Verordening Rekenkamercommissie waterschap Noorderzijlvest 2020

 

Het algemeen bestuur van het waterschap Noorderzijlvest;

gelezen het bestuursvoorstel d.d. 25 februari 2020;

gelet op het bepaalde in artikel 78 van de Waterschapswet;

 

BESLUIT

 

vast te stellen de navolgende Verordening Rekenkamercommissie waterschap Noorderzijlvest 2020.

 

Artikel 1 Begripsomschrijving

In deze verordening wordt verstaan onder:

  • a.

    wet: Waterschapswet;

  • b.

    waterschap: Noorderzijlvest;

  • c.

    commissie: Rekenkamercommissie;

  • d.

    voorzitter: voorzitter van de Rekenkamercommissie;

  • e.

    extern lid: lid van de Rekenkamercommissie niet zijnde een lid van het algemeen bestuur;

  • f.

    intern lid: lid van de Rekenkamercommissie die het algemeen bestuur uit zijn midden kiest;

  • g.

    rapport: een eindproduct van de Rekenkamercommissie.

 

Artikel 2 Onderwerpselectie en instelling commissie

1. Het algemeen bestuur besluit of er een onderzoek bedoeld in het vierde lid van dit artikel wordt gestart.

2. Het algemeen bestuur kiest de onderwerpen voor het betreffende onderzoek en formuleert de vraagstelling.

3. Het algemeen bestuur besluit tot het instellen en opheffen van een commissie.

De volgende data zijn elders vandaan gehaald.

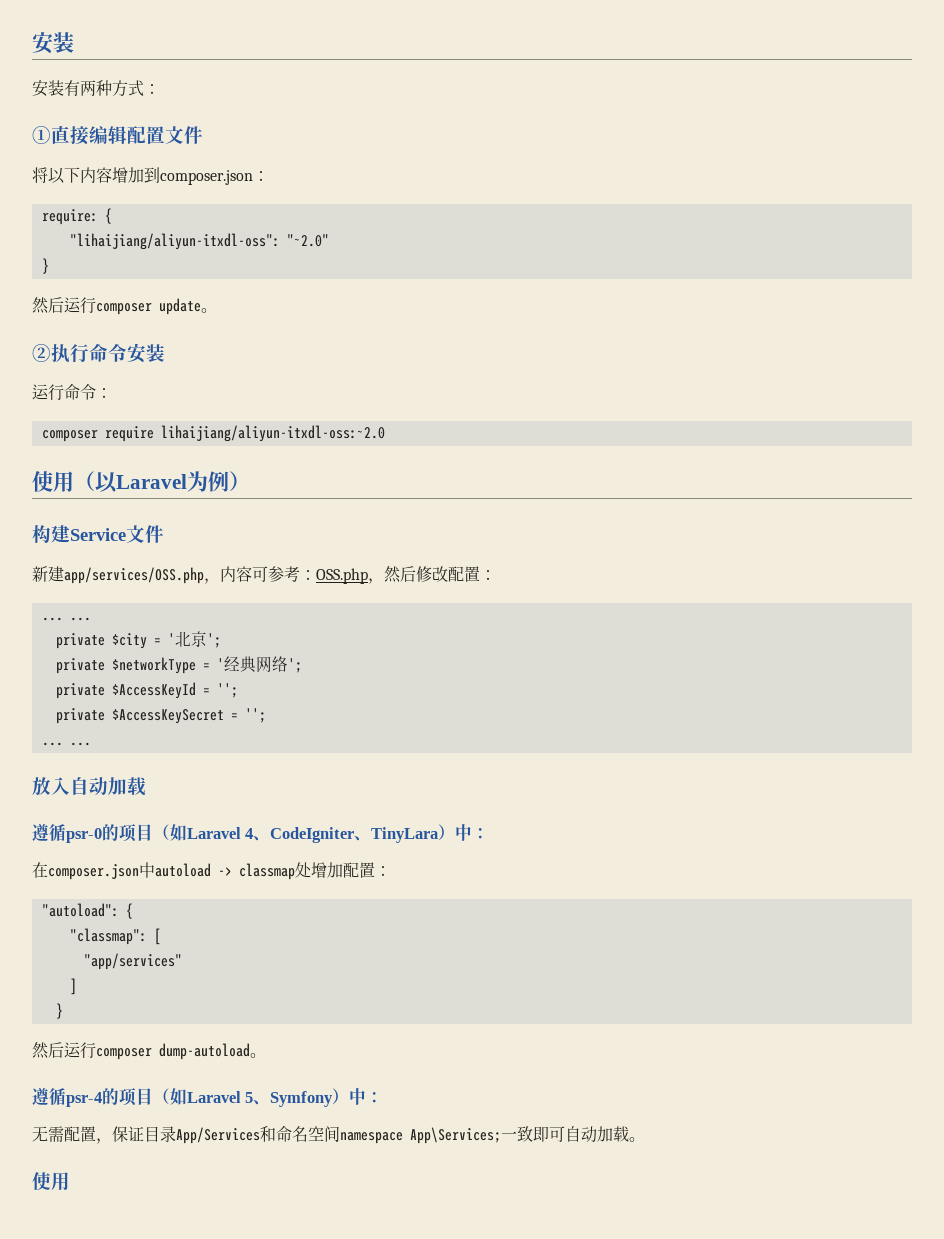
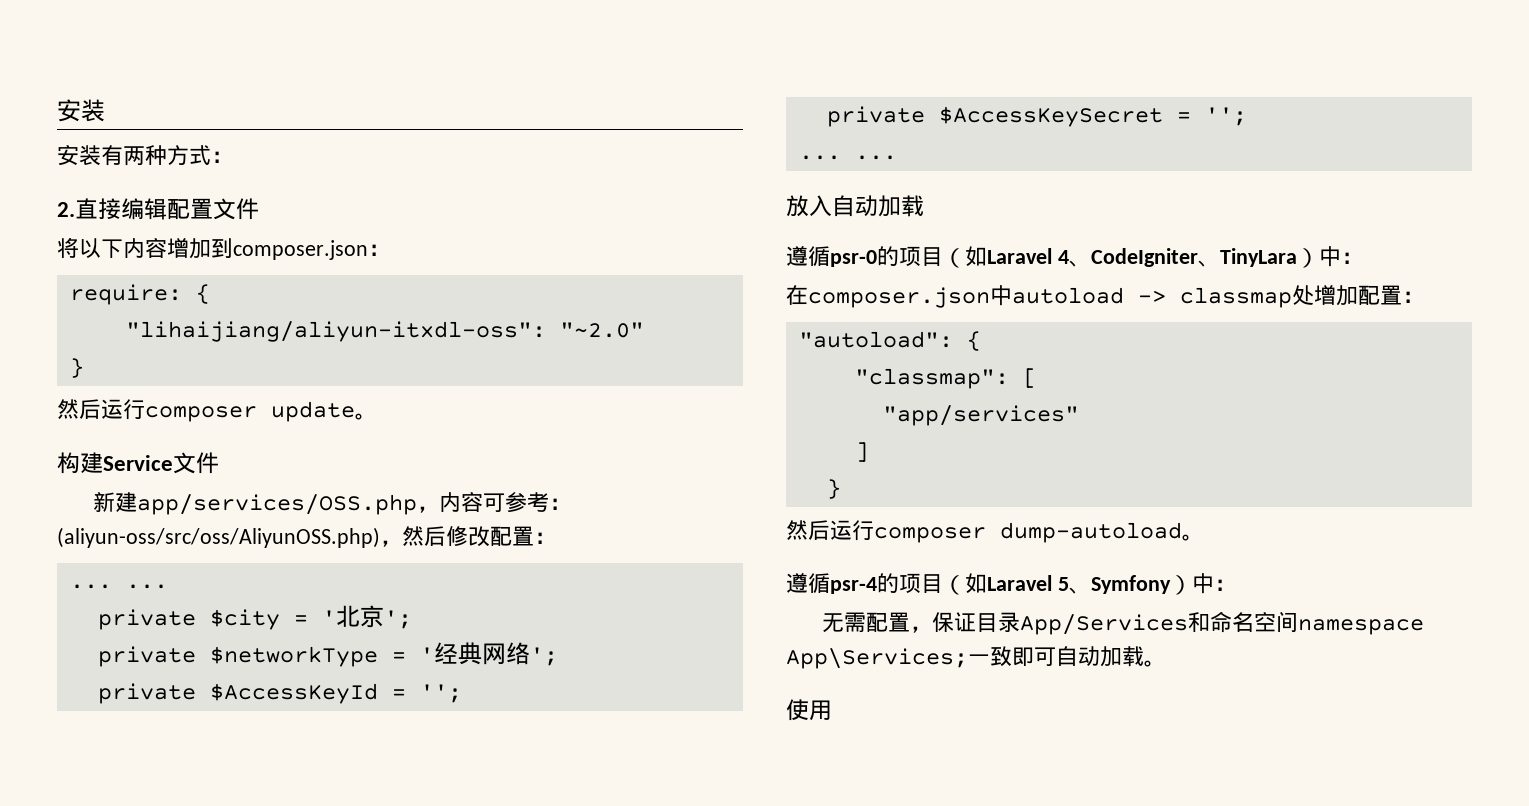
[32,126,51,144] ① -> [57,202,75,217] 2.
[32,343,165,363] [32,384,112,401] [41,425,385,442] [32,471,250,493] // ②执行命令安装 // 运行命令： // composer require lihaijiang/aliyun-itxdl-oss:~2.0 // 使用（以Laravel为例） -> (377, 416) none
[316,568,368,584] OSS.php -> [57,527,380,548] (aliyun-oss/src/oss/AliyunOSS.php)

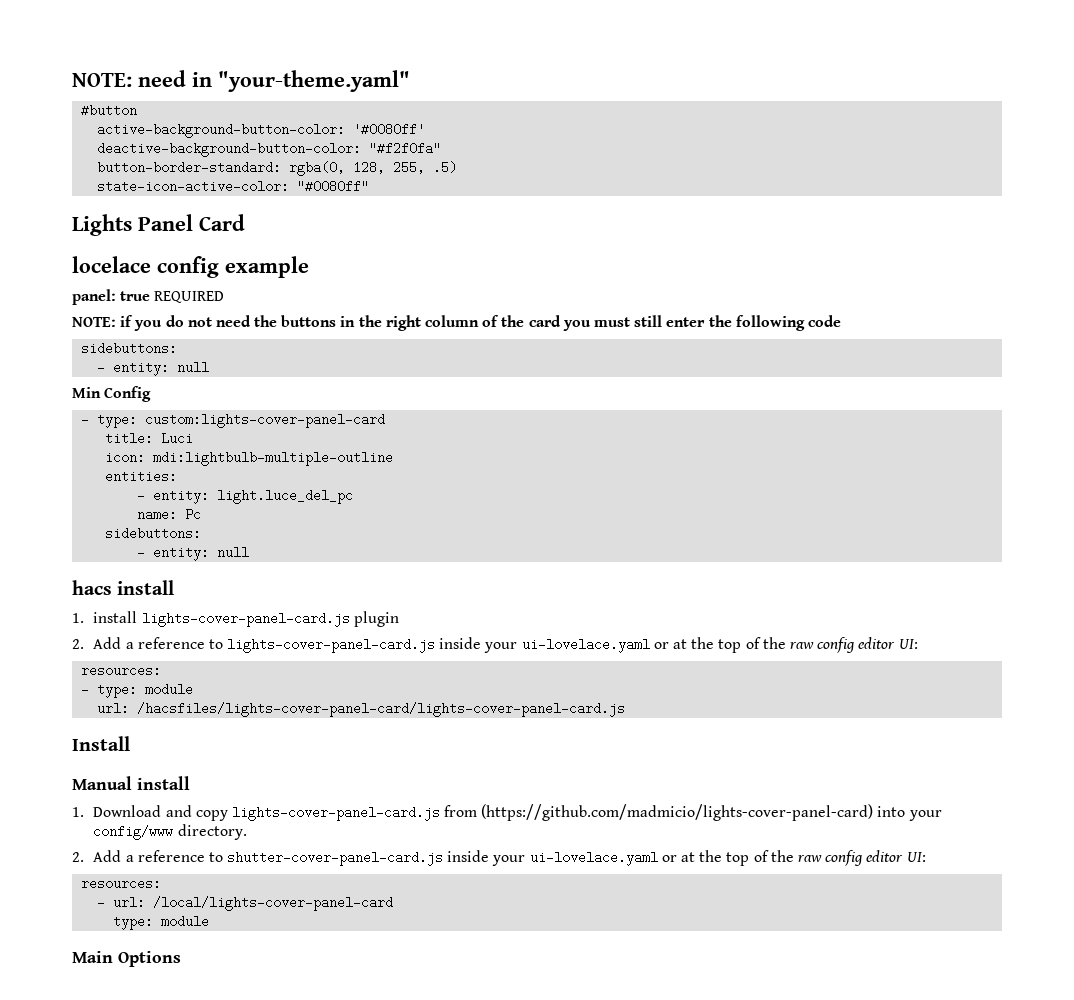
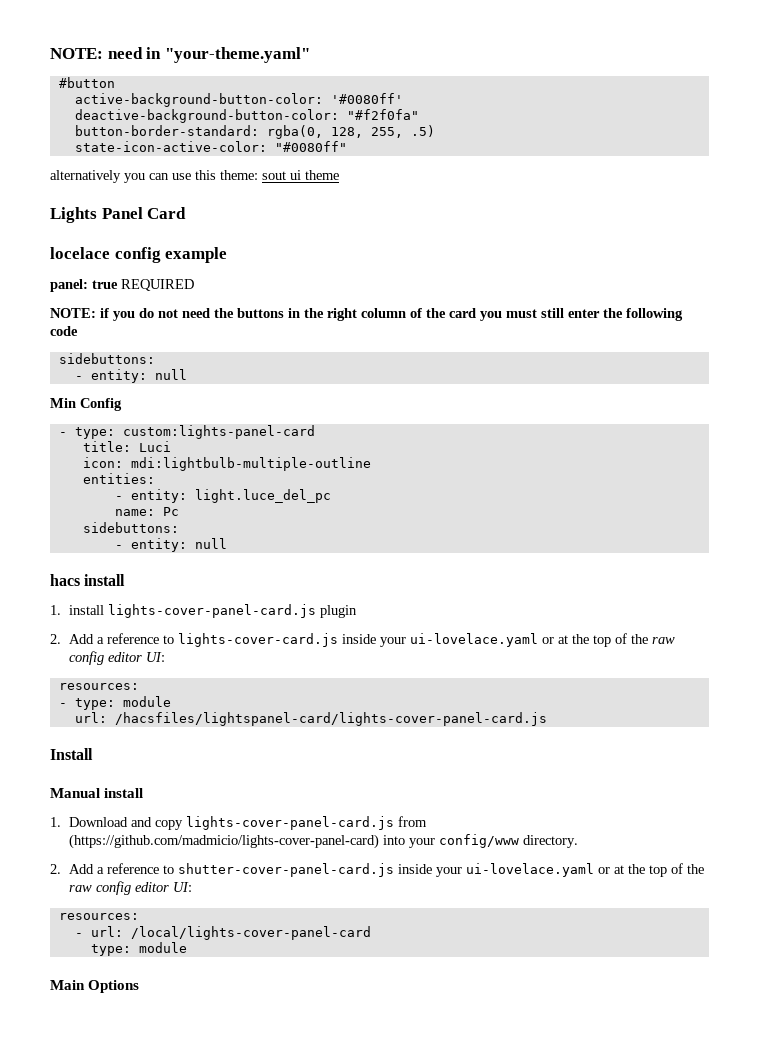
(370, 186) none -> [50,170,339,183] // alternatively you can use this theme: sout ui theme
[145,413,386,428] custom:lights-cover-panel-card -> [122,425,315,439] custom:lights-panel-card
[227,638,436,653] lights-cover-panel-card.js -> [178,633,339,647] lights-cover-card.js
[137,702,626,717] /hacsfiles/lights-cover-panel-card/lights-cover-panel-card.js -> [114,712,547,726] /hacsfiles/lightspanel-card/lights-cover-panel-card.js

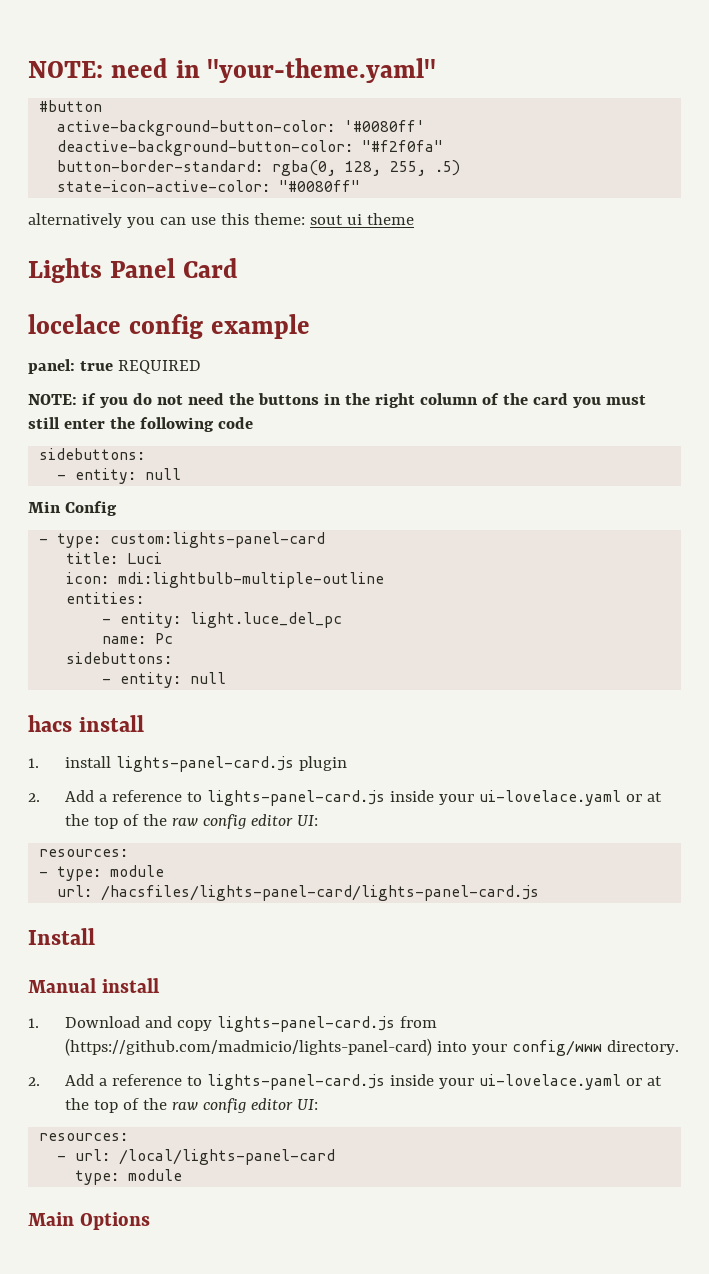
[108,604,317,618] lights-cover-panel-card.js -> [115,756,294,772] lights-panel-card.js
[178,633,339,647] lights-cover-card.js -> [206,790,385,806] lights-panel-card.js
[114,712,547,726] /hacsfiles/lightspanel-card/lights-cover-panel-card.js -> [101,885,540,901] /hacsfiles/lights-panel-card/lights-panel-card.js
[186,816,428,830] [69,834,380,849] lights-cover-panel-card.js from (https://github.com/madmicio/lights-cover-panel-card) -> [216,1016,437,1032] [64,1038,432,1056] lights-panel-card.js from (https://github.com/madmicio/lights-panel-card)
[178,863,395,877] shutter-cover-panel-card.js -> [206,1074,385,1090] lights-panel-card.js
[130,926,371,940] /local/lights-cover-panel-card -> [119,1149,336,1165] /local/lights-panel-card

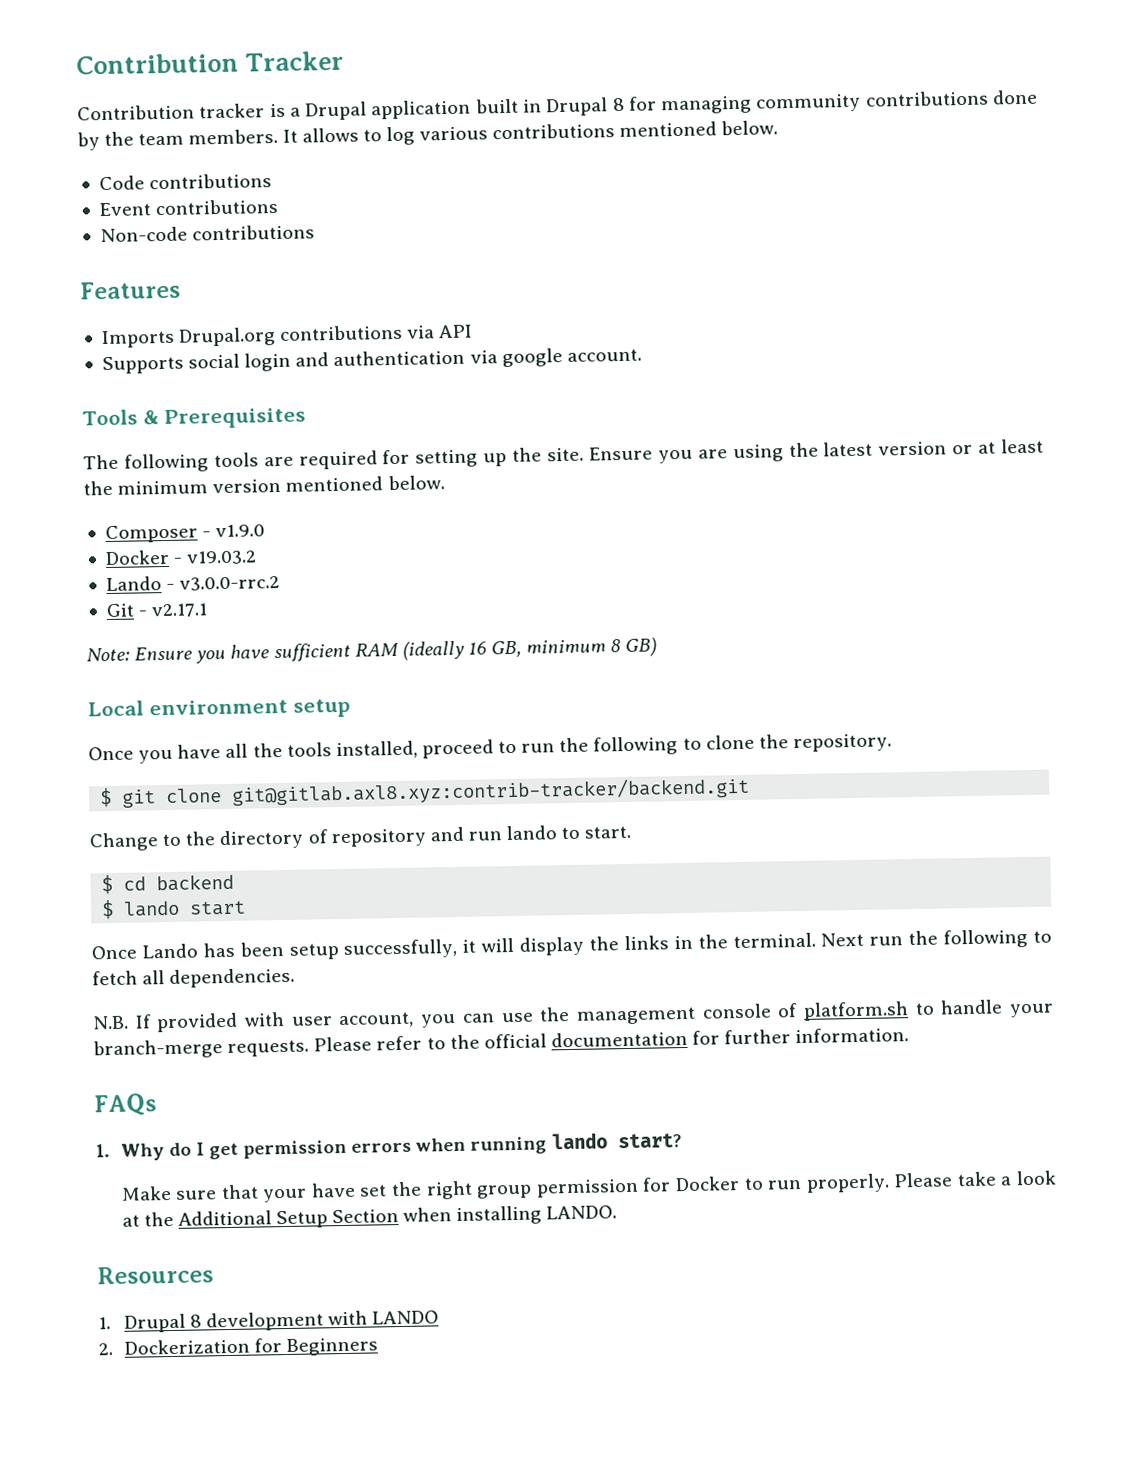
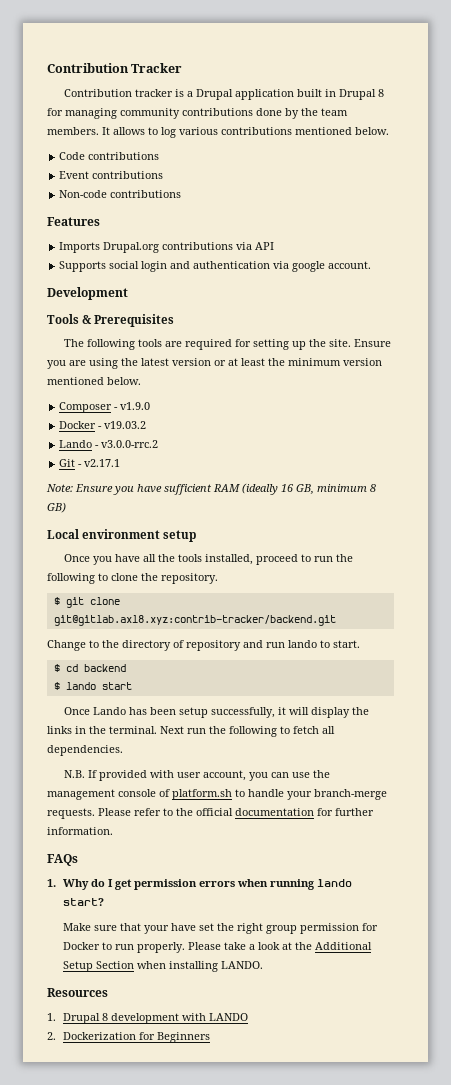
(642, 355) none -> [47,287,128,300] // Development

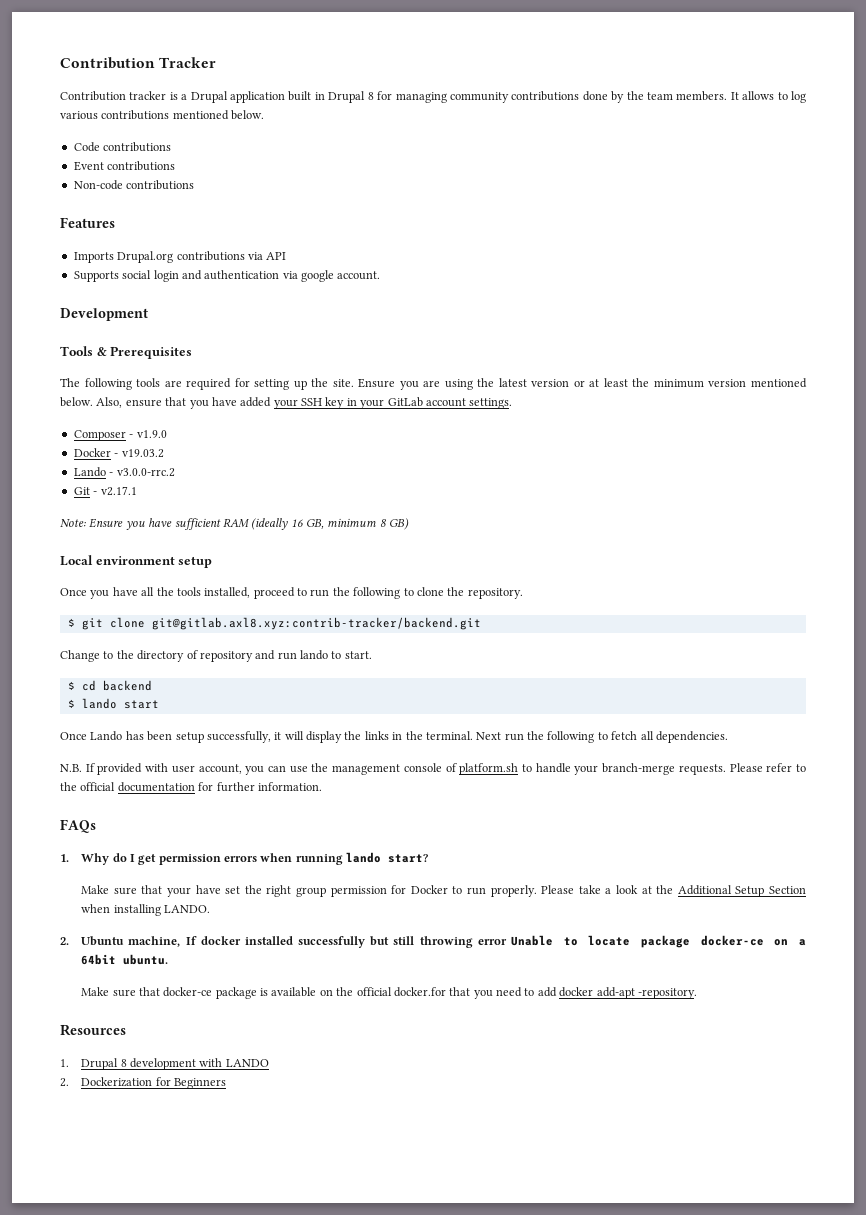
(141, 381) none -> [96,397,513,409] Also, ensure that you have added your SSH key in your GitLab account settings.
(263, 965) none -> [60,935,806,948] [81,954,169,965] [81,987,697,999] // 2. Ubuntu machine, If docker installed successfully but still throwing error Unable to locate package docker-ce on a 64bit ubuntu. // Make sure that docker-ce package is available on the official docker.for that you need to add docker add-apt -repository.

Het algemeen bestuur kan besluiten om:

  • a. een commissie in te stellen per onderzoek (op ad hoc basis), dan wel;

  • b. een commissie in te stellen met een permanent karakter.

4. De commissie doet onderzoek naar de doelmatigheid, doeltreffendheid, en de rechtmatigheid van het door het waterschapsbestuur gevoerde bestuur, met uitzondering van controle van de jaarrekening.

 

Artikel 3 Samenstelling en benoeming commissie

1. Een door het algemeen bestuur ingestelde commissie bestaat in totaal uit 5 leden, waaronder de voorzitter.

2. De commissie bestaat uit interne leden en wordt desgewenst , afhankelijk van de benodige expertise, aangevuld met een nader door het algemeen bestuur te bepalen aantal externe leden.

3. Het algemeen bestuur kan een sollicitatiecommissie benoemen ter voorbereiding van de benoeming van de externe commissieleden. De sollicitatiecommissie bestaat uit de voorzitter van de Rekenkamercommissie (tevens voorzitter sollicitatie/selectiecommissie), een intern Rekenkamercommissie-lid en een AB lid en wordt ondersteund door de griffier.

4. Het algemeen bestuur benoemt de leden van de commissie.

5. Het algemeen bestuur wijst de voorzitter en de plaatsvervangend voorzitter van de commissie aan.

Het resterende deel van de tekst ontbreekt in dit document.